Wednesday, 11 July 2012

The Last Story

So I recently grabbed a copy of The Last Story for the Wii at my local Gamestation. I was there to pick up a new copy of Smash Brothers Melee, but that's beside the point. It caught my eye since the music was created by Nobuo Uematsu, my favorite video composer. Nobuo has worked on many of the good Final Fantasy games, and intelligently avoided many of the bad titles in the franchise. When I hunt for games around town, I always search incessantly for Japanese Roleplaying games, it's been my favorite genre whilst growing up.

Your party members. They all have a traumatic past. What a surprise.

I adore all of the music by Nobuo Uematsu, and it was the only reason I bought the game. It was not an expectation of mine for this seemingly generic JRPG to actually be something worth playing. Upon first inspection, The Last Story is actually a brilliant game, albeit short. I shall be putting up a full review in the future.

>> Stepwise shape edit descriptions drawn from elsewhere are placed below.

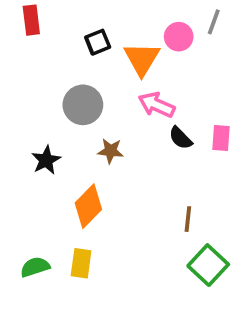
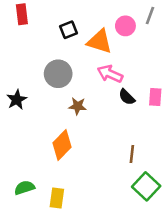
orange triangle: (142, 59) -> (100, 41), turned -44
black star: (46, 160) -> (17, 100), moved
yellow rectangle: (81, 263) -> (57, 198), moved

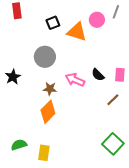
pink arrow: (110, 74) -> (75, 80), moved
brown star: (78, 106) -> (50, 89), moved
brown line: (132, 154) -> (113, 100), moved, turned 40

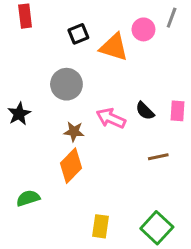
brown line: (113, 100) -> (158, 157), moved, turned 32
green square: (113, 144) -> (157, 228), moved
green semicircle: (19, 145) -> (28, 198), moved
yellow rectangle: (44, 153) -> (101, 226), moved

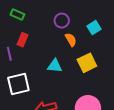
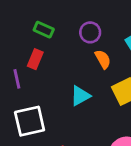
green rectangle: (17, 14) -> (44, 30), moved
cyan triangle: (55, 66) -> (80, 96), turned -35

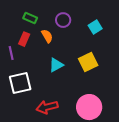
orange semicircle: (103, 59) -> (47, 36), moved

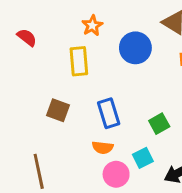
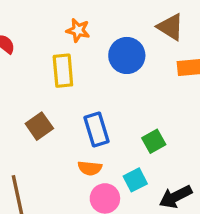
orange star: (92, 26) -> (78, 30), turned -30
brown square: (58, 110) -> (39, 126), turned 35

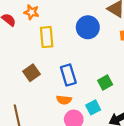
orange star: (78, 30) -> (31, 12), moved

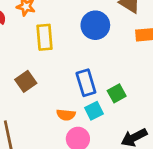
blue rectangle: (68, 75) -> (86, 83), moved
cyan square: (93, 107) -> (94, 111), moved

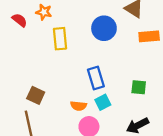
brown square: (26, 81) -> (36, 95), moved, turned -30
green square: (117, 93) -> (139, 87), moved, turned 35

For those of you that like a little JRPG action (or lack of it, by definition)- The Last Story is a step in the right direction for Wii RPGs. I really have no idea what is going on in the plot thus far; which is slightly ironic considering the title. However, the combat is excellent and engaging. I was genuinely surprised and addicted by fighting in this game.

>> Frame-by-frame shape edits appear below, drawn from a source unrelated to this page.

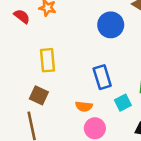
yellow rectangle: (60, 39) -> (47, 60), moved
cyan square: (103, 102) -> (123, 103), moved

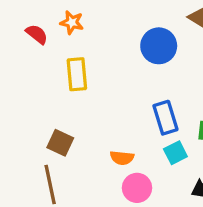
yellow rectangle: (47, 60) -> (77, 74), moved
blue rectangle: (102, 77) -> (165, 118), moved

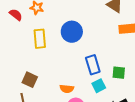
blue circle: (159, 46) -> (72, 32), moved

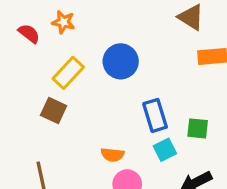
yellow rectangle: (40, 39) -> (68, 73), turned 48
brown square: (30, 80) -> (54, 110), moved

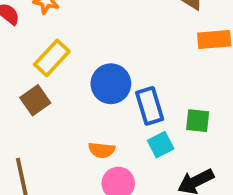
blue circle: (121, 61) -> (111, 84), moved
brown square: (54, 110) -> (35, 100), turned 30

Your party members can be pretty useless, unless you're fighting weaker enemies.

The system works in a way that feels interactive, you'll find yourself rolling around the battlefield resurrecting your party members and blocking dangerous attacks. When broken down it's pretty hack and slash, but that doesn't change the fact it's fun to play.

The reason I'm publishing this quick article is in the case somebody is contemplating whether this game is worth buying. It's short; around 20 hours of play- but The Last Story is definitely a title you can add to your collection without regret. So consider it if you're an avid fan of this type of game.

Bosses often have some kind of trick to defeat them.

Nobuo Uematsu didn't create that many tracks in the end, there are only 6. Although that's a very small amount, his first submission of compositions were denied by his partner Hironobu Sakaguchi. They tried very hard to create music that would keep the player in the fray and more enticed than the traditional set of fanfares and melodies that accompanies the stereotypical definition of a Japanese Roleplaying game.

Anyway, spend a little time researching this game if you feel it might be something you're interested in. As for me, I'm going to go play it now- writing about it has refreshed my desire to press on with the game.